Dataset rows:
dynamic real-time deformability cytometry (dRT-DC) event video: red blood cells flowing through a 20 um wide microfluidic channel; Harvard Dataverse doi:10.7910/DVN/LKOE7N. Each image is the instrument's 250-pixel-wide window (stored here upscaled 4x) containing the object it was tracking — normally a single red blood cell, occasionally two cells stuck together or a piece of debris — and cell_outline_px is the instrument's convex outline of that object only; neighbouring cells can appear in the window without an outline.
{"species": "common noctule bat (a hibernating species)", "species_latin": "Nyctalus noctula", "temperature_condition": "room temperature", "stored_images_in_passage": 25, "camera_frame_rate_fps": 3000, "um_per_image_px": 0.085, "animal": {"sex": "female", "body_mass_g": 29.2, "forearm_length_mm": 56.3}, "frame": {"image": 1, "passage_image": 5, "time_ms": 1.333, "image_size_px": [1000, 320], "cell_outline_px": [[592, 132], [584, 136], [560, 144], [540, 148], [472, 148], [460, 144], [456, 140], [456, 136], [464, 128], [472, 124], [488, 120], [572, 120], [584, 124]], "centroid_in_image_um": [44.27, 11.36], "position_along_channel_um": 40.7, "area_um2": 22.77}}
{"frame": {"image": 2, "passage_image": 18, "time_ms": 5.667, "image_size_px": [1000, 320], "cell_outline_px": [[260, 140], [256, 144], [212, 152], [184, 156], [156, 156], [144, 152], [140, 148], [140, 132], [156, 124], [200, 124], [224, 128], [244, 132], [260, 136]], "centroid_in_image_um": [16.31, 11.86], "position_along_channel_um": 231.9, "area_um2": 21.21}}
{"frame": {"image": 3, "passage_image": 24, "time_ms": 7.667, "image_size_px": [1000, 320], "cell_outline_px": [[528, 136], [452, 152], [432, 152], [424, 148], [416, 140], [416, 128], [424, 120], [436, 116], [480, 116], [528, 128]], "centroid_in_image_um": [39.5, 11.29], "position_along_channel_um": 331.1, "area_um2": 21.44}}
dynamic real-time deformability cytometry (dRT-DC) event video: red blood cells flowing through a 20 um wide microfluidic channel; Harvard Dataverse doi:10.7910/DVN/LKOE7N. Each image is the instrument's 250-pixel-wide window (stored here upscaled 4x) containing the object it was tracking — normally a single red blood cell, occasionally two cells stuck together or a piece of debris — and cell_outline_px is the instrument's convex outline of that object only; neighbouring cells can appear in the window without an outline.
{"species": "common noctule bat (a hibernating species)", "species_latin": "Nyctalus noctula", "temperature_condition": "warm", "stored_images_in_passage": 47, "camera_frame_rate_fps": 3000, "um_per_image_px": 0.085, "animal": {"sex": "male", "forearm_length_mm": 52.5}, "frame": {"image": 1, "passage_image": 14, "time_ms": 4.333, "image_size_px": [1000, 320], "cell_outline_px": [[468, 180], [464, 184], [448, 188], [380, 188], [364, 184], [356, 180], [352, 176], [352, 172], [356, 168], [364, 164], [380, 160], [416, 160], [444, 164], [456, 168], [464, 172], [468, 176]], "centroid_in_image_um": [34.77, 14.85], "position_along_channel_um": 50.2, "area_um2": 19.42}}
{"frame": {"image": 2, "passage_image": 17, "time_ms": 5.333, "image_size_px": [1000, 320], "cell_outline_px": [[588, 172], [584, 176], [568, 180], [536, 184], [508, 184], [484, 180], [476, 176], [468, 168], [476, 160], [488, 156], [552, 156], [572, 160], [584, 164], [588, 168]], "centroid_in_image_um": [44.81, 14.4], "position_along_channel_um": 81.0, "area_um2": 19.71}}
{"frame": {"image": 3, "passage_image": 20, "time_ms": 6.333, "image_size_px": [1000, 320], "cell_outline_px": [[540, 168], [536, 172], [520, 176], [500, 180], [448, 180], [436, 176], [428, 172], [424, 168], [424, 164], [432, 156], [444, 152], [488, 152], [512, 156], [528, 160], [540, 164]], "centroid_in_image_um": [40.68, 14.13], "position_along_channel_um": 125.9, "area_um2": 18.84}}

• GOAL OF THE EXERCISE: Give all the entries again exactly; leave none out.

• WRITTEN REPLY:
dynamic real-time deformability cytometry (dRT-DC) event video: red blood cells flowing through a 20 um wide microfluidic channel; Harvard Dataverse doi:10.7910/DVN/LKOE7N. Each image is the instrument's 250-pixel-wide window (stored here upscaled 4x) containing the object it was tracking — normally a single red blood cell, occasionally two cells stuck together or a piece of debris — and cell_outline_px is the instrument's convex outline of that object only; neighbouring cells can appear in the window without an outline.
{"species": "common noctule bat (a hibernating species)", "species_latin": "Nyctalus noctula", "temperature_condition": "room temperature", "stored_images_in_passage": 25, "camera_frame_rate_fps": 3000, "um_per_image_px": 0.085, "animal": {"sex": "female", "body_mass_g": 29.2, "forearm_length_mm": 56.3}, "frame": {"image": 1, "passage_image": 5, "time_ms": 1.333, "image_size_px": [1000, 320], "cell_outline_px": [[592, 132], [584, 136], [560, 144], [540, 148], [472, 148], [460, 144], [456, 140], [456, 136], [464, 128], [472, 124], [488, 120], [572, 120], [584, 124]], "centroid_in_image_um": [44.27, 11.36], "position_along_channel_um": 40.7, "area_um2": 22.77}}
{"frame": {"image": 2, "passage_image": 18, "time_ms": 5.667, "image_size_px": [1000, 320], "cell_outline_px": [[260, 140], [256, 144], [212, 152], [184, 156], [156, 156], [144, 152], [140, 148], [140, 132], [156, 124], [200, 124], [224, 128], [244, 132], [260, 136]], "centroid_in_image_um": [16.31, 11.86], "position_along_channel_um": 231.9, "area_um2": 21.21}}
{"frame": {"image": 3, "passage_image": 24, "time_ms": 7.667, "image_size_px": [1000, 320], "cell_outline_px": [[528, 136], [452, 152], [432, 152], [424, 148], [416, 140], [416, 128], [424, 120], [436, 116], [480, 116], [528, 128]], "centroid_in_image_um": [39.5, 11.29], "position_along_channel_um": 331.1, "area_um2": 21.44}}
dynamic real-time deformability cytometry (dRT-DC) event video: red blood cells flowing through a 20 um wide microfluidic channel; Harvard Dataverse doi:10.7910/DVN/LKOE7N. Each image is the instrument's 250-pixel-wide window (stored here upscaled 4x) containing the object it was tracking — normally a single red blood cell, occasionally two cells stuck together or a piece of debris — and cell_outline_px is the instrument's convex outline of that object only; neighbouring cells can appear in the window without an outline.
{"species": "common noctule bat (a hibernating species)", "species_latin": "Nyctalus noctula", "temperature_condition": "warm", "stored_images_in_passage": 47, "camera_frame_rate_fps": 3000, "um_per_image_px": 0.085, "animal": {"sex": "male", "forearm_length_mm": 52.5}, "frame": {"image": 1, "passage_image": 14, "time_ms": 4.333, "image_size_px": [1000, 320], "cell_outline_px": [[468, 180], [464, 184], [448, 188], [380, 188], [364, 184], [356, 180], [352, 176], [352, 172], [356, 168], [364, 164], [380, 160], [416, 160], [444, 164], [456, 168], [464, 172], [468, 176]], "centroid_in_image_um": [34.77, 14.85], "position_along_channel_um": 50.2, "area_um2": 19.42}}
{"frame": {"image": 2, "passage_image": 17, "time_ms": 5.333, "image_size_px": [1000, 320], "cell_outline_px": [[588, 172], [584, 176], [568, 180], [536, 184], [508, 184], [484, 180], [476, 176], [468, 168], [476, 160], [488, 156], [552, 156], [572, 160], [584, 164], [588, 168]], "centroid_in_image_um": [44.81, 14.4], "position_along_channel_um": 81.0, "area_um2": 19.71}}
{"frame": {"image": 3, "passage_image": 20, "time_ms": 6.333, "image_size_px": [1000, 320], "cell_outline_px": [[540, 168], [536, 172], [520, 176], [500, 180], [448, 180], [436, 176], [428, 172], [424, 168], [424, 164], [432, 156], [444, 152], [488, 152], [512, 156], [528, 160], [540, 164]], "centroid_in_image_um": [40.68, 14.13], "position_along_channel_um": 125.9, "area_um2": 18.84}}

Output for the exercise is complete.